Challenge 1
In the hockey prospects post, which four players are named as the only prospects of the last five or six years without serious flaws?

Tage Thompson is by no means a “garbage prospect.” He’s highly regarded. He may not turn into anything significant and he’s definitely flawed, but that’s how prospects work. Eichel, McDavid, Dahlin and Matthews are the only prospects of the last five/six years that didn’t have some level of serious flaws.

 

Dahlin was a given. Mittelstadt was not, he fell and there were some grumbles among Sabres fans when he was picked. He’s also not a finished product so we’ll see.

 

Anybody on here that attempts to make serious evaluations of any picks outside of the very top names is fooling themselves and everybody else. Even when I went out of my way to try to catch prospects it was impossible to see more than like five of their games.

Challenge 2
Which lines of the listing contain the string "place"? List every one of them.

Records to process
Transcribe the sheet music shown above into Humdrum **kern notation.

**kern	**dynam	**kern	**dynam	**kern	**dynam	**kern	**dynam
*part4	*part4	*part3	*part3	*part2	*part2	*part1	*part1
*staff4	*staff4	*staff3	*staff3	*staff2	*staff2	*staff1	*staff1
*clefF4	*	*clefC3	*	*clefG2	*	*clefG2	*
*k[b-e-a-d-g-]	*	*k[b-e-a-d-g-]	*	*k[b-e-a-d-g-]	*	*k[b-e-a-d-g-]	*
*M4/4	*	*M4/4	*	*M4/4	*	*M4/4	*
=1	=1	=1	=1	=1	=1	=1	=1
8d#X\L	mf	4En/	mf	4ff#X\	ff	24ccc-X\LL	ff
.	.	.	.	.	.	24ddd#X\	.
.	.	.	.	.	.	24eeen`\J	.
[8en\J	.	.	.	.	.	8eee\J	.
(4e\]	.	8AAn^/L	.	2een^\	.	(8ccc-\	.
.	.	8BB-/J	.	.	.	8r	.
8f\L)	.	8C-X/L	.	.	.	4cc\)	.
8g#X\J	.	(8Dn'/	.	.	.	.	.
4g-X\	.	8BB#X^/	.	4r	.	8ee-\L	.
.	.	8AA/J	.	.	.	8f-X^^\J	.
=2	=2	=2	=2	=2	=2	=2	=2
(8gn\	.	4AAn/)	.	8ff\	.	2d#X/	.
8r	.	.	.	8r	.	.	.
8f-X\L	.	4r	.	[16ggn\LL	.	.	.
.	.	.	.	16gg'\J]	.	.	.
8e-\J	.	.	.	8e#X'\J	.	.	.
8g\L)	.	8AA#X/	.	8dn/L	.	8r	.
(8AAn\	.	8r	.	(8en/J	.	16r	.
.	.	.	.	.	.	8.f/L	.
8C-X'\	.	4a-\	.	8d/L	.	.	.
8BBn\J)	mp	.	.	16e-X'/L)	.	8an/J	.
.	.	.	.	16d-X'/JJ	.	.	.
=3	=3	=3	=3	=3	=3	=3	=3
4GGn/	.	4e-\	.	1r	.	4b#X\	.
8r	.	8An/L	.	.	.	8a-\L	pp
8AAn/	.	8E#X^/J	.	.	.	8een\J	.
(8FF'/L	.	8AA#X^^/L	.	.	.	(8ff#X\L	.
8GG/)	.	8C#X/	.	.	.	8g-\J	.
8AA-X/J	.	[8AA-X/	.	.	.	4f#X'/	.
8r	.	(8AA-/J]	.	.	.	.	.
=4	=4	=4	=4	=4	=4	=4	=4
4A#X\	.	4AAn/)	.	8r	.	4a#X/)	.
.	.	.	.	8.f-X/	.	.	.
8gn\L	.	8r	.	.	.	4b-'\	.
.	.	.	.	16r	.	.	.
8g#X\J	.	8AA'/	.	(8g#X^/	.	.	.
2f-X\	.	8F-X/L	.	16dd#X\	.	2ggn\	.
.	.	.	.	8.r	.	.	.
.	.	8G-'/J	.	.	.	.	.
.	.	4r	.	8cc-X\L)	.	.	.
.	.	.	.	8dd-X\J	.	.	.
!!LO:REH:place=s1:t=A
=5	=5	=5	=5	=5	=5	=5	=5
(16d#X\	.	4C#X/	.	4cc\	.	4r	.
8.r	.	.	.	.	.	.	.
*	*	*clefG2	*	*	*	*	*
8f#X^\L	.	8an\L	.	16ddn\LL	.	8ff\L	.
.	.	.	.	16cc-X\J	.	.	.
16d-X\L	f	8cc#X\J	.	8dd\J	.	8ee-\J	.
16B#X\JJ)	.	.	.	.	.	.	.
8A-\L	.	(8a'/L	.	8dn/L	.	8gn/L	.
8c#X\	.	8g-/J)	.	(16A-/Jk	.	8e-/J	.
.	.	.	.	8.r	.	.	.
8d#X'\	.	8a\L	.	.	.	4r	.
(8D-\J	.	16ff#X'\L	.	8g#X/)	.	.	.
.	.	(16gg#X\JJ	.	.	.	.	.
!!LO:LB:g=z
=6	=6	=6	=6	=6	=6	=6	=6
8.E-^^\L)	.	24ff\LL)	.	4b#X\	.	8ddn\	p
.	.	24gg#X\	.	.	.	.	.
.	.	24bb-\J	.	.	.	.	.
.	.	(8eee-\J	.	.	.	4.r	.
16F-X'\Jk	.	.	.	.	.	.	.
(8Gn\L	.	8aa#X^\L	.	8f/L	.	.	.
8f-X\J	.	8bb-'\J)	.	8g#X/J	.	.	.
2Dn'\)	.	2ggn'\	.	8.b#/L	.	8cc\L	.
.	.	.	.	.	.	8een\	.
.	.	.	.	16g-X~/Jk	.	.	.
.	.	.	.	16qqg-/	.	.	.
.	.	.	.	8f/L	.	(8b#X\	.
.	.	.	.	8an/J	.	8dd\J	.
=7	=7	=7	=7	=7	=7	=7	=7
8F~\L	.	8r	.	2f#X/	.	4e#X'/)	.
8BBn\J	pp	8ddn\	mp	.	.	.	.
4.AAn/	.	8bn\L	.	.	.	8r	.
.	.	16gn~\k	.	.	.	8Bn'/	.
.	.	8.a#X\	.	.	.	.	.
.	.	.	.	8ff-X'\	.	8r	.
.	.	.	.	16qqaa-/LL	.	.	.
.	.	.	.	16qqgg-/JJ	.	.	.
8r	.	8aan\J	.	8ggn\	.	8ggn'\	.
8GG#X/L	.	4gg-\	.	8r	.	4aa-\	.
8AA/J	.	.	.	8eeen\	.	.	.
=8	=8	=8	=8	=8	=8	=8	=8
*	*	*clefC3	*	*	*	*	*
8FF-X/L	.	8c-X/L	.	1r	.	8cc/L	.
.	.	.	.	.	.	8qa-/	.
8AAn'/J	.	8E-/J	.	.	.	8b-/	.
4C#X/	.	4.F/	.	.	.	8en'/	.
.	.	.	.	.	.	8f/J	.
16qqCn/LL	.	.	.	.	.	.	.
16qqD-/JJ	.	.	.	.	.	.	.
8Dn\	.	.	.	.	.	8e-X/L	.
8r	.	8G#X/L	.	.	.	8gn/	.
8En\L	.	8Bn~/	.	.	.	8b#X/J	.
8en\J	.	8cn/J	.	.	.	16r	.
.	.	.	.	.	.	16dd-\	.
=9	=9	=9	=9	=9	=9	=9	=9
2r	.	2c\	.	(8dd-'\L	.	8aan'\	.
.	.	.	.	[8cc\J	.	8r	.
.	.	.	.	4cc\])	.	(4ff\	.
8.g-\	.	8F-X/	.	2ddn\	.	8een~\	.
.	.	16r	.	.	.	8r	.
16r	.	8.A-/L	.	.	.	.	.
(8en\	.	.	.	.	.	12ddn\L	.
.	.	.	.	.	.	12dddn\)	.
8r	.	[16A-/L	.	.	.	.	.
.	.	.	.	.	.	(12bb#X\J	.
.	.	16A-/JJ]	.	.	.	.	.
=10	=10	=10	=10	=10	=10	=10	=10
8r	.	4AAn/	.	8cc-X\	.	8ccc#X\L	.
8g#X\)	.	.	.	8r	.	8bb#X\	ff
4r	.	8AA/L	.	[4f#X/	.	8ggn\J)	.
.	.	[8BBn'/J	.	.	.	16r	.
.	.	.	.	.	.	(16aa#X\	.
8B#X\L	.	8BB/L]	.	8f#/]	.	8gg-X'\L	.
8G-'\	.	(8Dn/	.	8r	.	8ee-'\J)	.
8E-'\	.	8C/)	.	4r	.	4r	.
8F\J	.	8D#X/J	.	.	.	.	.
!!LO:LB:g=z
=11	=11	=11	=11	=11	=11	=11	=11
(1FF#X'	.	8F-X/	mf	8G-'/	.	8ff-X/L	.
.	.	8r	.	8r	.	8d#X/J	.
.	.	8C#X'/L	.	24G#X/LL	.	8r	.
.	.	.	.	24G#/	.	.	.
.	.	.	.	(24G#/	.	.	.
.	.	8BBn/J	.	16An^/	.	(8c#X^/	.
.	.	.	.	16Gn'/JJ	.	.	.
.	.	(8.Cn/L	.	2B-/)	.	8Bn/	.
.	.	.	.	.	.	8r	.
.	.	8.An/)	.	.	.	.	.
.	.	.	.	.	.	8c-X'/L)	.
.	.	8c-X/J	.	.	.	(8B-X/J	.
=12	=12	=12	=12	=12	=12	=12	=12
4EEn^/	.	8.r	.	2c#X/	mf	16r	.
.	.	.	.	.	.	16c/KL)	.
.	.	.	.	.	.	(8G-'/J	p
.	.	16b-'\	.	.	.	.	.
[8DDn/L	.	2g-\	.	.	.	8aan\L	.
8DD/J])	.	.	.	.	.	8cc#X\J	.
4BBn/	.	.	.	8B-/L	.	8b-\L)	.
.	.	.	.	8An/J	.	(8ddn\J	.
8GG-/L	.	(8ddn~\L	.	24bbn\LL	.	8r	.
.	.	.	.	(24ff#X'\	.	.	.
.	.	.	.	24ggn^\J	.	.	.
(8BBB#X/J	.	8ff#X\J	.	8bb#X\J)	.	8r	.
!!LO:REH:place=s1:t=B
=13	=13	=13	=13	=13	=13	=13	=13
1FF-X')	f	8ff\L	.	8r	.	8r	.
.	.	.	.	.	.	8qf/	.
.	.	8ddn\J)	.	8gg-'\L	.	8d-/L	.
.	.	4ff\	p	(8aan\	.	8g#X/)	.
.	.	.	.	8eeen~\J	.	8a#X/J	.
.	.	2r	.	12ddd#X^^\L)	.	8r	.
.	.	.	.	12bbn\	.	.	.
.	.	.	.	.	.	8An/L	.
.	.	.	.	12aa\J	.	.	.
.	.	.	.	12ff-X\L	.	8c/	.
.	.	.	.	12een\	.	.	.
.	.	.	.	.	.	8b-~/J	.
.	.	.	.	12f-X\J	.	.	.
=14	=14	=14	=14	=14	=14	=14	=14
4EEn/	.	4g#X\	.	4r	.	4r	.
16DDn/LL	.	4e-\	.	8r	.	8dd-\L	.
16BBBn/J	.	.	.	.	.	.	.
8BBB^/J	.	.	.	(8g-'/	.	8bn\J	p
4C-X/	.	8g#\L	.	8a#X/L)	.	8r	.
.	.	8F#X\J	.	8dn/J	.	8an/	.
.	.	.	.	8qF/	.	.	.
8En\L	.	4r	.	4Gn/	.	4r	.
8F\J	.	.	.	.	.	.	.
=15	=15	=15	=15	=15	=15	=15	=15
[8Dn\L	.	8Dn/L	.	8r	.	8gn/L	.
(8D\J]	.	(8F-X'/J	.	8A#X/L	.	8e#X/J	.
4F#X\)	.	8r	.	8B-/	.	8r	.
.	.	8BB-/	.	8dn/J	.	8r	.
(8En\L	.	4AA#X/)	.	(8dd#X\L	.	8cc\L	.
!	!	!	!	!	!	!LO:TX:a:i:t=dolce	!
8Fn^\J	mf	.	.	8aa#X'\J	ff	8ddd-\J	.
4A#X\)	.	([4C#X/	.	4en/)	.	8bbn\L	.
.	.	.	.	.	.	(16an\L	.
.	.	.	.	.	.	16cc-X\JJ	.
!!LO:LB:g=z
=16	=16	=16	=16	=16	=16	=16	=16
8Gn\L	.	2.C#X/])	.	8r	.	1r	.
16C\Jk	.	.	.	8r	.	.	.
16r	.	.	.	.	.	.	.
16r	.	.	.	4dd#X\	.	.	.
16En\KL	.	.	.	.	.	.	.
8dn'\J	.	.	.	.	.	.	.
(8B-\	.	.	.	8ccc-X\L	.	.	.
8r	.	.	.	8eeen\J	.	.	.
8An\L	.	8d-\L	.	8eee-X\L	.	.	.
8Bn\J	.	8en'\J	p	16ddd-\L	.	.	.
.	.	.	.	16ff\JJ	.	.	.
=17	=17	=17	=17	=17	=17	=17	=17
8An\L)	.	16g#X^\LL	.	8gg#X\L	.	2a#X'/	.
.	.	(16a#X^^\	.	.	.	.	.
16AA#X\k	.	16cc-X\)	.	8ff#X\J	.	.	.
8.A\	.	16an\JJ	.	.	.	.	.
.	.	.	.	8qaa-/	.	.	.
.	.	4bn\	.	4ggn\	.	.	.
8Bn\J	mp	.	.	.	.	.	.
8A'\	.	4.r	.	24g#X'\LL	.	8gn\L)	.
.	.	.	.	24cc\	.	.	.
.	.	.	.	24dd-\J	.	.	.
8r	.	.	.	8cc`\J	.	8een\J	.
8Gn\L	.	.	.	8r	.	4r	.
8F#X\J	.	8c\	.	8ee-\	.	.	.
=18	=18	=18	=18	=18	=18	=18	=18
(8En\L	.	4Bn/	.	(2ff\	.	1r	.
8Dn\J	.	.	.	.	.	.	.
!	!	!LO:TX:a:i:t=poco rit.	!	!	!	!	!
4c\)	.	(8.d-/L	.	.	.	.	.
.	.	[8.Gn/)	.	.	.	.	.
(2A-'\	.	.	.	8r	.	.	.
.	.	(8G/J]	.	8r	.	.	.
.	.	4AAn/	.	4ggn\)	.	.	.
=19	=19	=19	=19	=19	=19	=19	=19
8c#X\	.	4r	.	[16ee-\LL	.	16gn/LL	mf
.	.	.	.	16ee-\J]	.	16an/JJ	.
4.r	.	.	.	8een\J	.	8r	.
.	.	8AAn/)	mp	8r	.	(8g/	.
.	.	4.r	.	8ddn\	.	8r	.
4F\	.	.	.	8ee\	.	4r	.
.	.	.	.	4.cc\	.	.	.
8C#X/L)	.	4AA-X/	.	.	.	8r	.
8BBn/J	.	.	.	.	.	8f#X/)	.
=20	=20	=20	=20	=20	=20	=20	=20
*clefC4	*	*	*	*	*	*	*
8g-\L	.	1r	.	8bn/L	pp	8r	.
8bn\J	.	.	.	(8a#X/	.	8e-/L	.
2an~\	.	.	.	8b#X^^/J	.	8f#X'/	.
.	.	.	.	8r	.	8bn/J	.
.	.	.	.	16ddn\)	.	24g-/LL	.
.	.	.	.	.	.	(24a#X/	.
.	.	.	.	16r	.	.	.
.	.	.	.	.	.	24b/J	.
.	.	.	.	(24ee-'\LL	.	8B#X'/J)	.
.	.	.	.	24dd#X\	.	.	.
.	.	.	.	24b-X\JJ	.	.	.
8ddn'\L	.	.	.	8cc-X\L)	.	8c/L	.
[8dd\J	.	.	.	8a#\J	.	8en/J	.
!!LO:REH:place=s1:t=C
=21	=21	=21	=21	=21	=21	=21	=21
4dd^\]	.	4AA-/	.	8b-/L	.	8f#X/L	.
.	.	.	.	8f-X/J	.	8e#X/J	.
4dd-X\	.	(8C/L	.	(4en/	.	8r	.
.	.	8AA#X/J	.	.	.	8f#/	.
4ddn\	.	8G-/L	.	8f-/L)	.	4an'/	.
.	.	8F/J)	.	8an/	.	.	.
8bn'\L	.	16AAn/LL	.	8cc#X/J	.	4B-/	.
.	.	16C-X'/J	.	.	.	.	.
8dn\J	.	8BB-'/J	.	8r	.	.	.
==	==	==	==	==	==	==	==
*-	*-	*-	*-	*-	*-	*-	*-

Complete response 1
Eichel, McDavid, Dahlin and Matthews.

Complete response 2
!!LO:REH:place=s1:t=A
!!LO:REH:place=s1:t=B
!!LO:REH:place=s1:t=C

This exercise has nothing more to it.